Après la nette décision des électeurs thaïlandais en faveur de Yingluck Shinawatra et de son parti le Pheu Thaï, l’heure est maintenant à la formation d’un nouveau gouvernement pour tenter de mettre en place les promesses faites lors de la campagne.
Mais toutes les promesses du Pheu Thai ne se mesurent pas en espèces sonnantes et trébuchantes, et c’est peut être sur la délicate question de l’amnistie que la nouvelle Premier ministre risque de jouer l’avenir de son mandat
L’une des principales promesses non économiques du Pheu Thai, est de donner la priorité à la réconciliation des Thaïlandais. Tout au long de la campagne, Thaksin frère et sœur ont maintes fois répété que la question du retour de Thaksin Shinawatra en Thaïlande était secondaire, et que le principal mandat du nouveau gouvernement serait de privilégier une démarche de réconciliation générale.
Pour ce faire la Commission indépendante pour la vérité et la réconciliation, mise en place par le gouvernement Abhisit après les événements du printemps 2010 qui avaient coûté la vie à 91 personnes devrait être remise sur les rails avec davantage de prérogatives.
Une amnistie controversée
Mais la promesse la plus importante, et la plus controversée est sans doute celle d’une amnistie générale de toutes les condamnations liées au coup d’Etat de 2006.

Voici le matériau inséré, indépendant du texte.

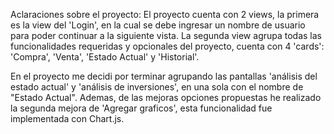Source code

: Aclaraciones sobre el proyecto:
El proyecto cuenta con 2 views, la primera es la view del 'Login', en la cual se debe ingresar un nombre de usuario para poder continuar a la siguiente vista.
La segunda view agrupa todas las funcionalidades requeridas y opcionales del proyecto, cuenta con 4 'cards': 'Compra', 'Venta', 'Estado Actual' y 'Historial'.

En el proyecto me decidi por terminar agrupando las pantallas 'análisis del estado actual' y 'análisis de inversiones', en una sola con el nombre de "Estado Actual".
Ademas, de las mejoras opciones propuestas he realizado la segunda mejora de 'Agregar graficos', esta funcionalidad fue implementada con Chart.js.
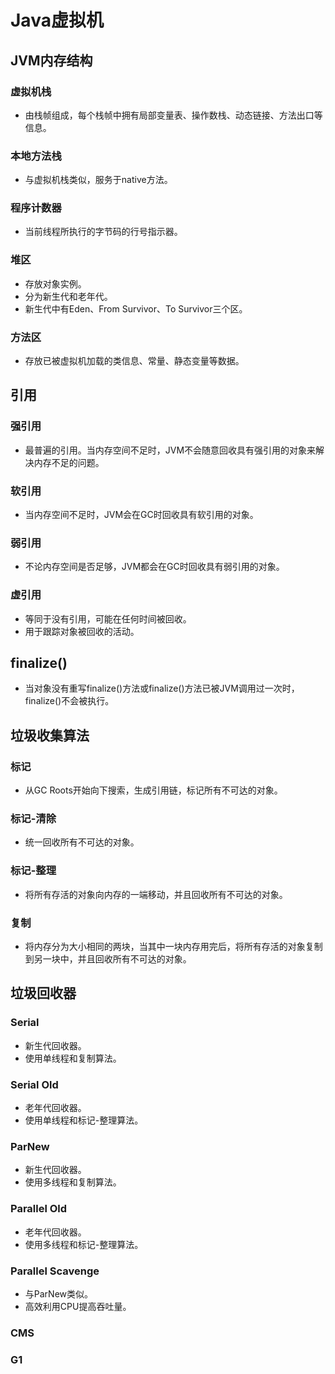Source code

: # Java虚拟机

## JVM内存结构

### 虚拟机栈
- 由栈帧组成，每个栈帧中拥有局部变量表、操作数栈、动态链接、方法出口等信息。

### 本地方法栈
- 与虚拟机栈类似，服务于native方法。

### 程序计数器
- 当前线程所执行的字节码的行号指示器。

### 堆区
- 存放对象实例。
- 分为新生代和老年代。
- 新生代中有Eden、From Survivor、To Survivor三个区。

### 方法区
- 存放已被虚拟机加载的类信息、常量、静态变量等数据。

## 引用

### 强引用
- 最普遍的引用。当内存空间不足时，JVM不会随意回收具有强引用的对象来解决内存不足的问题。

### 软引用
- 当内存空间不足时，JVM会在GC时回收具有软引用的对象。

### 弱引用
- 不论内存空间是否足够，JVM都会在GC时回收具有弱引用的对象。

### 虚引用
- 等同于没有引用，可能在任何时间被回收。
- 用于跟踪对象被回收的活动。

## finalize()
- 当对象没有重写finalize()方法或finalize()方法已被JVM调用过一次时，finalize()不会被执行。

## 垃圾收集算法

### 标记
- 从GC Roots开始向下搜索，生成引用链，标记所有不可达的对象。

### 标记-清除
- 统一回收所有不可达的对象。

### 标记-整理
- 将所有存活的对象向内存的一端移动，并且回收所有不可达的对象。

### 复制
- 将内存分为大小相同的两块，当其中一块内存用完后，将所有存活的对象复制到另一块中，并且回收所有不可达的对象。

## 垃圾回收器

### Serial
- 新生代回收器。
- 使用单线程和复制算法。

### Serial Old
- 老年代回收器。
- 使用单线程和标记-整理算法。

### ParNew
- 新生代回收器。
- 使用多线程和复制算法。

### Parallel Old
- 老年代回收器。
- 使用多线程和标记-整理算法。

### Parallel Scavenge
- 与ParNew类似。
- 高效利用CPU提高吞吐量。

### CMS

### G1
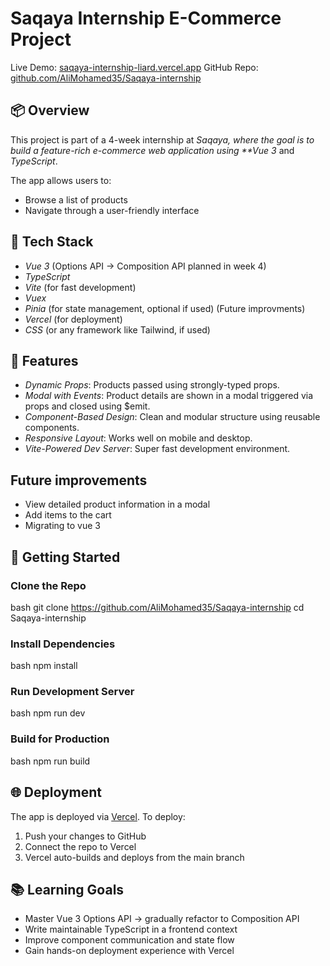 # Saqaya Internship E-Commerce Project

Live Demo: [saqaya-internship-liard.vercel.app](https://saqaya-internship-six.vercel.app/)
GitHub Repo: [github.com/AliMohamed35/Saqaya-internship](https://github.com/AliMohamed35/Saqaya-internship)

## 📦 Overview

This project is part of a 4-week internship at _Saqaya, where the goal is to build a feature-rich e-commerce web application using \*\*Vue 3_ and _TypeScript_.

The app allows users to:

- Browse a list of products
- Navigate through a user-friendly interface

## 🔧 Tech Stack

- _Vue 3_ (Options API → Composition API planned in week 4)
- _TypeScript_
- _Vite_ (for fast development)
- _Vuex_
- _Pinia_ (for state management, optional if used) (Future improvments)
- _Vercel_ (for deployment)
- _CSS_ (or any framework like Tailwind, if used)

## 🧠 Features

- _Dynamic Props_: Products passed using strongly-typed props.
- _Modal with Events_: Product details are shown in a modal triggered via props and closed using $emit.
- _Component-Based Design_: Clean and modular structure using reusable components.
- _Responsive Layout_: Works well on mobile and desktop.
- _Vite-Powered Dev Server_: Super fast development environment.

## Future improvements

- View detailed product information in a modal
- Add items to the cart
- Migrating to vue 3

## 🚀 Getting Started

### Clone the Repo

bash
git clone https://github.com/AliMohamed35/Saqaya-internship
cd Saqaya-internship

### Install Dependencies

bash
npm install

### Run Development Server

bash
npm run dev

### Build for Production

bash
npm run build

## 🌐 Deployment

The app is deployed via [Vercel](https://vercel.com/). To deploy:

1. Push your changes to GitHub
2. Connect the repo to Vercel
3. Vercel auto-builds and deploys from the main branch

## 📚 Learning Goals

- Master Vue 3 Options API → gradually refactor to Composition API
- Write maintainable TypeScript in a frontend context
- Improve component communication and state flow
- Gain hands-on deployment experience with Vercel
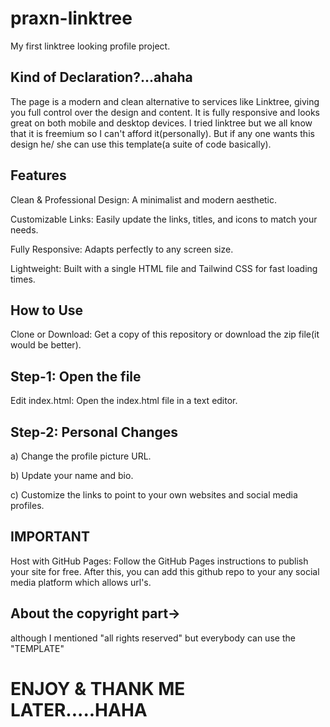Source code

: # praxn-linktree
My first linktree looking profile project.

## Kind of Declaration?...ahaha
The page is a modern and clean alternative to services like Linktree, giving you full control over the design and content. It is fully responsive and looks great on both mobile and desktop devices.
I tried linktree but we all know that it is freemium so I can't afford it(personally). But if any one wants this design he/ she can use this template(a suite of code basically).

## Features
Clean & Professional Design: A minimalist and modern aesthetic.

Customizable Links: Easily update the links, titles, and icons to match your needs.

Fully Responsive: Adapts perfectly to any screen size.

Lightweight: Built with a single HTML file and Tailwind CSS for fast loading times.

## How to Use
Clone or Download: Get a copy of this repository or download the zip file(it would be better).

## Step-1: Open the file
Edit index.html: Open the index.html file in a text editor.

## Step-2: Personal Changes
a) Change the profile picture URL.

b) Update your name and bio.

c) Customize the links to point to your own websites and social media profiles.

## IMPORTANT
Host with GitHub Pages: Follow the GitHub Pages instructions to publish your site for free.
After this, you can add this github repo to your any social media platform which allows url's.

## About the copyright part->
although I mentioned "all rights reserved" but everybody can use the "TEMPLATE"

# ENJOY & THANK ME LATER.....HAHA
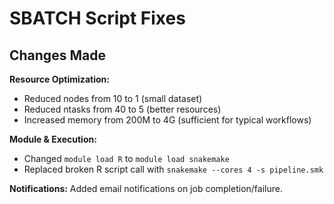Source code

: # SBATCH Script Fixes

## Changes Made

**Resource Optimization:**
- Reduced nodes from 10 to 1 (small dataset)
- Reduced ntasks from 40 to 5 (better resources)  
- Increased memory from 200M to 4G (sufficient for typical workflows)

**Module & Execution:**
- Changed `module load R` to `module load snakemake`
- Replaced broken R script call with `snakemake --cores 4 -s pipeline.smk`

**Notifications:**
Added email notifications on job completion/failure.
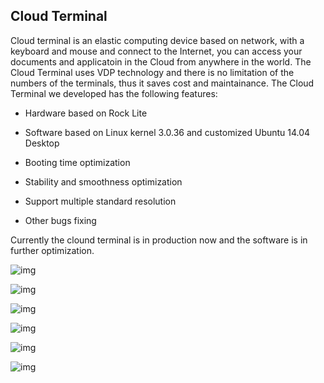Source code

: ## Cloud Terminal

Cloud terminal is an elastic computing device based on network, with a keyboard and mouse and connect to the Internet, you can access your documents and applicatoin in the Cloud from anywhere in the world. The Cloud Terminal uses VDP technology and there is no limitation of the numbers of the terminals, thus it saves cost and maintainance. The Cloud Terminal we developed has the following features:

* Hardware based on Rock Lite

* Software based on Linux kernel 3.0.36 and customized Ubuntu 14.04 Desktop

* Booting time optimization

* Stability and smoothness optimization

* Support multiple standard resolution

* Other bugs fixing

Currently the clound terminal is in production now and the software is in further optimization.

![img](/images/project/p1/p1-1.jpg)

![img](/images/project/p1/p1-2.jpg)

![img](/images/project/p1/p1-3.jpg)

![img](/images/project/p1/p1-4.jpg)

![img](/images/project/p1/p1-5.jpg)

![img](/images/project/p1/p1-6.jpg)
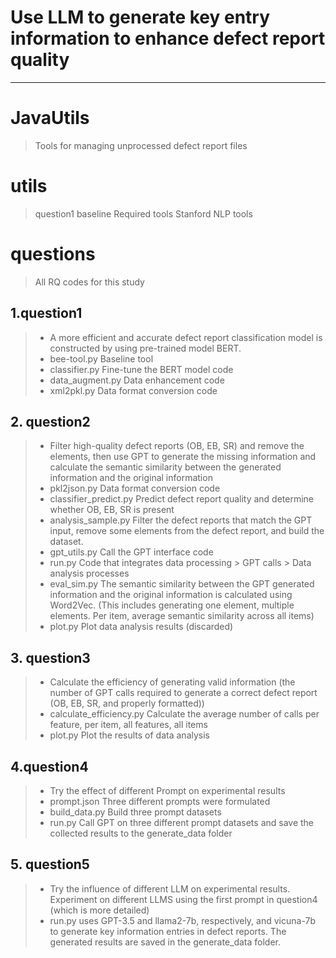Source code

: # Use LLM to generate key entry information to enhance defect report quality
***
# JavaUtils
> Tools for managing unprocessed defect report files

# utils
> question1 baseline Required tools Stanford NLP tools

# questions
> All RQ codes for this study
## 1.question1
> + A more efficient and accurate defect report classification model is constructed by using pre-trained model BERT.
> + bee-tool.py Baseline tool
> + classifier.py Fine-tune the BERT model code
> + data_augment.py Data enhancement code
> + xml2pkl.py Data format conversion code

## 2. question2
> + Filter high-quality defect reports (OB, EB, SR) and remove the elements, then use GPT to generate the missing information and calculate the semantic similarity between the generated information and the original information
> + pkl2json.py Data format conversion code
> + classifier_predict.py Predict defect report quality and determine whether OB, EB, SR is present
> + analysis_sample.py Filter the defect reports that match the GPT input, remove some elements from the defect report, and build the dataset.
> + gpt_utils.py Call the GPT interface code
> + run.py Code that integrates data processing > GPT calls > Data analysis processes
> + eval_sim.py The semantic similarity between the GPT generated information and the original information is calculated using Word2Vec. (This includes generating one element, multiple elements. Per item, average semantic similarity across all items)
> + plot.py Plot data analysis results (discarded)

## 3. question3
> + Calculate the efficiency of generating valid information (the number of GPT calls required to generate a correct defect report (OB, EB, SR, and properly formatted))
> + calculate_efficiency.py Calculate the average number of calls per feature, per item, all features, all items
> + plot.py Plot the results of data analysis

## 4.question4
> + Try the effect of different Prompt on experimental results
> + prompt.json Three different prompts were formulated
> + build_data.py Build three prompt datasets
> + run.py Call GPT on three different prompt datasets and save the collected results to the generate_data folder

## 5. question5
> + Try the influence of different LLM on experimental results. Experiment on different LLMS using the first prompt in question4 (which is more detailed)
> + run.py uses GPT-3.5 and llama2-7b, respectively, and vicuna-7b to generate key information entries in defect reports. The generated results are saved in the generate_data folder.

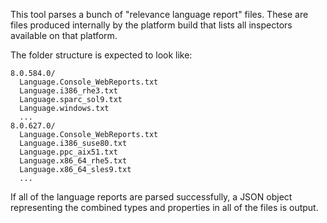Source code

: This tool parses a bunch of "relevance language report" files. These are files
produced internally by the platform build that lists all inspectors available on
that platform.

The folder structure is expected to look like:

    8.0.584.0/
      Language.Console_WebReports.txt
      Language.i386_rhe3.txt
      Language.sparc_sol9.txt
      Language.windows.txt
      ...
    8.0.627.0/
      Language.Console_WebReports.txt
      Language.i386_suse80.txt
      Language.ppc_aix51.txt
      Language.x86_64_rhe5.txt
      Language.x86_64_sles9.txt
      ...

If all of the language reports are parsed successfully, a JSON object
representing the combined types and properties in all of the files is output.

Cette mesure bénéficierait ainsi indifféremment aux chemises jaunes, aux chemises rouges, aux militaires ou encore aux responsables politiques. En ce qui concerne l’étendue exacte de l’amnistie, Mme Yingluck s’est toujours montrée assez évasive sur le sujet, en répondant que toutes les parties seraient invitées à discuter le projet et qu’il s’agirait d’une amnistie collective, qui ne devrait pas être faite pour une seule personne en particulier.
Mais qu’on le veuille on non, et même si les résultats de ces élections vont bien au delà de la personnalité de l’ex premier ministre, la question de l’amnistie de Thaksin Shinawatra et de son retour en Thaïlande est désormais posée.
Le grand enjeu est de savoir si Thaksin va rentrer en Thaïlande. Sa sœur va très probablement faire voter une amnistie politique, parce que l’un des principaux reproches adressés à Abhisit Vejjajiva, le premier ministre sortant, était d’avoir mis plusieurs centaines d’opposants du parti Pheu Thaï en prison, au nom de l’ISA, la loi de sécurité intérieure, et du crime de lèse-majesté. Ceux-là bénéficieront de cette amnistie, mais certainement au prix d’un compromis avec l’armée, qui refusera le retour de Thaksin.
Estime Sophie Boisseau du Rocher, chercheuse à l’Asia Centre de Sciences Po
Yingluck et son gouvernement devront jouer serrer s’ils veulent effectivement appliquer cette idée et rendre possible le retour Thaksin sur le sol thaïlandais après avoir été blanchi de sa condamnation à deux ans de prison pour corruption. Le projet d’amnistier Thaksin et de lui restituer 46 milliards de bahts (un peu plus de 1 milliard d’euros, saisis sur décision de justice) provoquerait immanquablement de nouvelles manifestations, entrainant la Thaïlande dans des troubles encore plus graves que ceux qu’elle a connus ces dernières années.
Une chance historique pour la Thaïlande
Le résultat des élections du 3 juillet rend possible un retour à la normale de la situation politique puisque le Pheu Thai disposant de la majorité absolue n’a plus à craindre la défection d’un groupe influent. Aucun renversement d’alliance parlementaire ne pourra interférer avec la formation du nouveau gouvernement, comme cela avait été le cas pour la désignation du gouvernement Abhisit en décembre 2008.
La très nette victoire du Pheu Thai représente une chance historique pour la Thaïlande, on ne peut que souhaiter qu’elle ne soit pas sacrifiée à cause du désir de revanche d’un homme ou d’une famille, si influents soient-ils.